Kedua, reformasi struktural yang dapat meningkatkan ruang kebijakan makro. Menurutnya, kebijakan fiskal di Indonesia telah berhasil membantu menahan guncangan melalui perluasan jaring pengaman sosial, serta program-program bantuan, dan subsidi yang tepat sasaran.
Reformasi terakhir, terkait perubahan iklim. Kebijakan fiskal, keuangan, dan perdagangan untuk mendorong pertumbuhan ekonomi dinilai dapat juga membantu mengatasi perubahan iklim.
“Kebijakan perdagangan dapat digunakan untuk membangun Indonesia menyaring ekspor yang penting dan memastikan Indonesia memiliki akses ke teknologi terbaik yang tersedia dari seluruh dunia. Tindakan-tindakan ini tidak hanya baik untuk iklim, tetapi akan meningkatkan pertumbuhan Indonesia dalam jangka panjang,” ucapnya.
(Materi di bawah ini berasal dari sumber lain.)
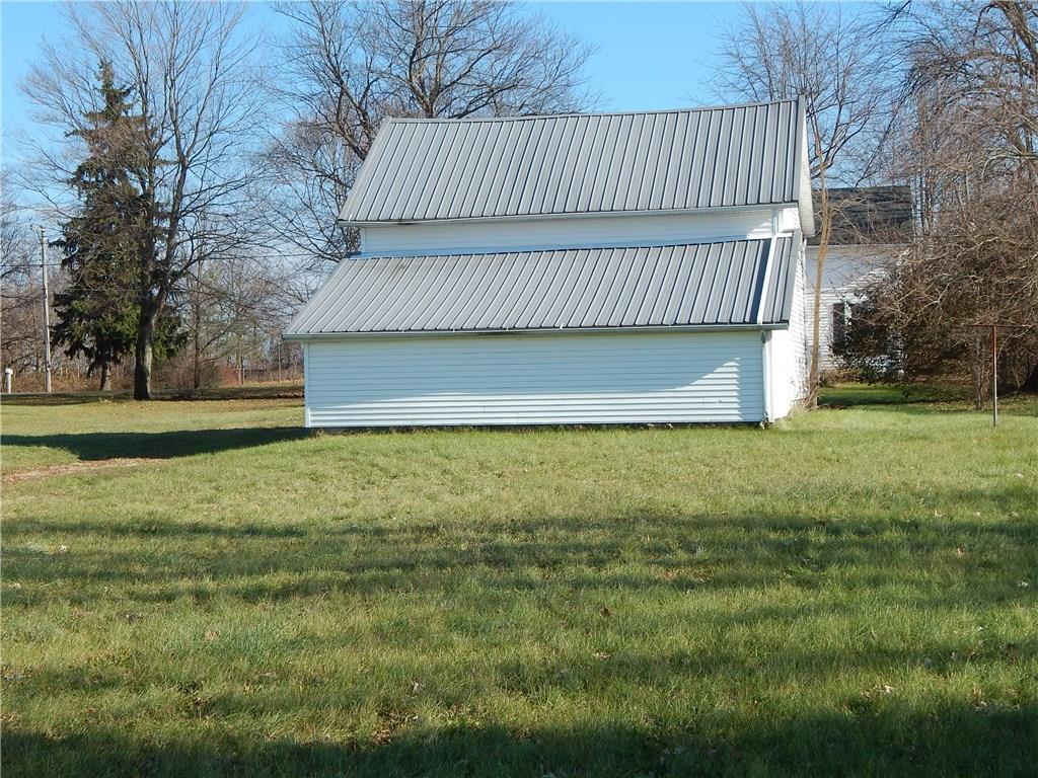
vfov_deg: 24.0
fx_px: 1829
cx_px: 519
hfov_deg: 31.7
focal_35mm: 61
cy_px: 389
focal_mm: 10.9
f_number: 4
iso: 125
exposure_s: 1/800
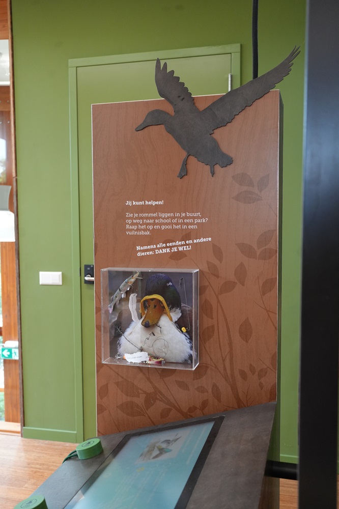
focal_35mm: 35
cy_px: 254
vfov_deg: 54.5
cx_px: 170
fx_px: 495
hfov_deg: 37.8
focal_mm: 35
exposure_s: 1/160
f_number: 4
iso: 1600
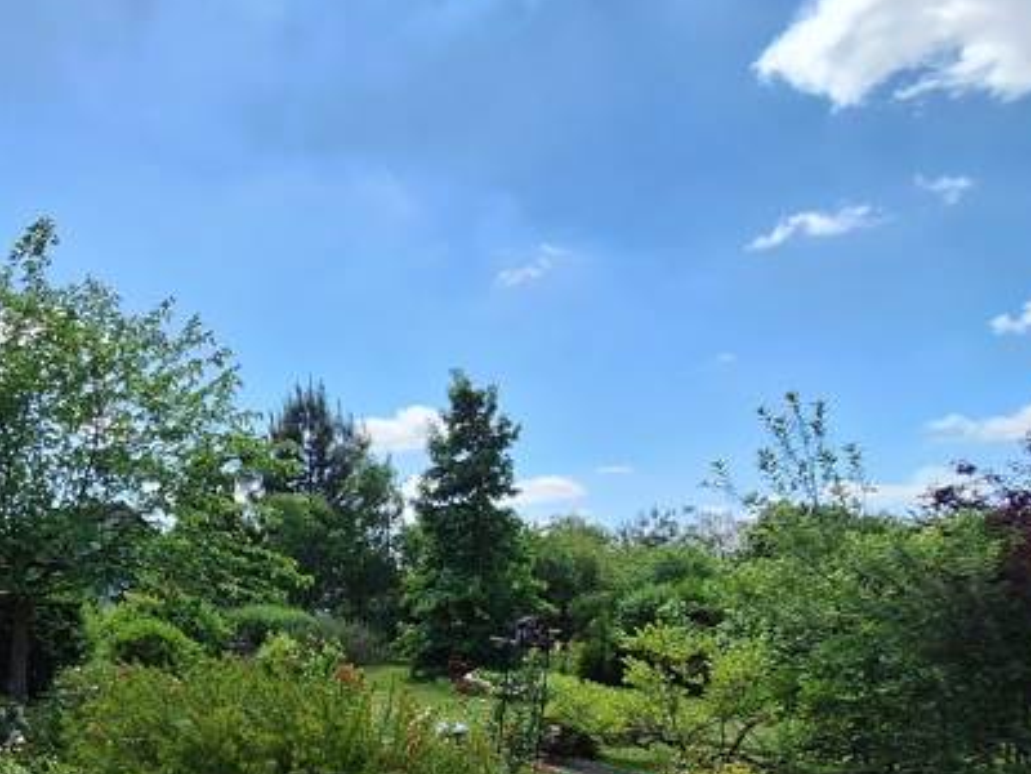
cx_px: 160
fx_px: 774
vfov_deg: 49.6
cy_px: 630
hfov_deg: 60.0
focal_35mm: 26
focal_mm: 1.74
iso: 40
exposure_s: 1/2217
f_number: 2.2
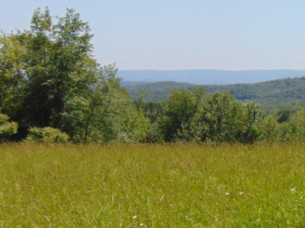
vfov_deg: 13.7
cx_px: 332
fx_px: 951
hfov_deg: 17.6
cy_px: 131
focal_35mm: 108
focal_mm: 7.6
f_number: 8.7
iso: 80
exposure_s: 1/200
Sementara itu Ekonom Utama Bank Dunia untuk Indonesia dan Timor-Leste Habib Rab menambahkan Indonesia dapat mempercepat pertumbuhan ekonomi dan memperkuat ketahanan sekaligus memperlambat emisi gas rumah kaca. Transisi Indonesia menuju perekonomian rendah karbon dan berketahanan iklim sebenarnya dapat membawa kepada fase baru pertumbuhan ekonomi dan pengentasan kemiskinan.
“Indonesia dapat memanfaatkan kemajuan yang telah dicapai dalam mengatasi tantangan perubahan iklim melalui kebijakan fiskal, keuangan, dan perdagangan,” ucapnya.
Menurutnya kebijakan fiskal dapat membantu meningkatkan pendapatan dan mendisinsentifkan penggunaan bahan bakar fosil. Instrumen fiskal seperti obligasi hijau dapat memobilisasi pendanaan untuk mitigasi dan adaptasi terhadap perubahan iklim.
“Reformasi kebijakan perdagangan dapat mempermudah impor produk yang diperlukan adaptasi dan mitigasi perubahan iklim,” ucapnya.
Rab menyebut Indonesia dapat mempercepat transisi hijau dengan mengembangkan rencana untuk menyelesaikan reformasi subsidi bahan bakar dan memperluas penetapan harga karbon. Hal ini dapat menyederhanakan atau secara bertahap menghapuskan langkah-langkah perdagangan non-tarif terhadap barang-barang hijau.
“Melalui serangkaian tindakan yang ditargetkan, Indonesia dapat mendorong penggerak produktivitas dan efisiensi, membantu mengurangi biaya jangka pendek pengurangan emisi dan adaptasi, sekaligus memperkuat prospek pertumbuhan jangka panjang,” ucapnya.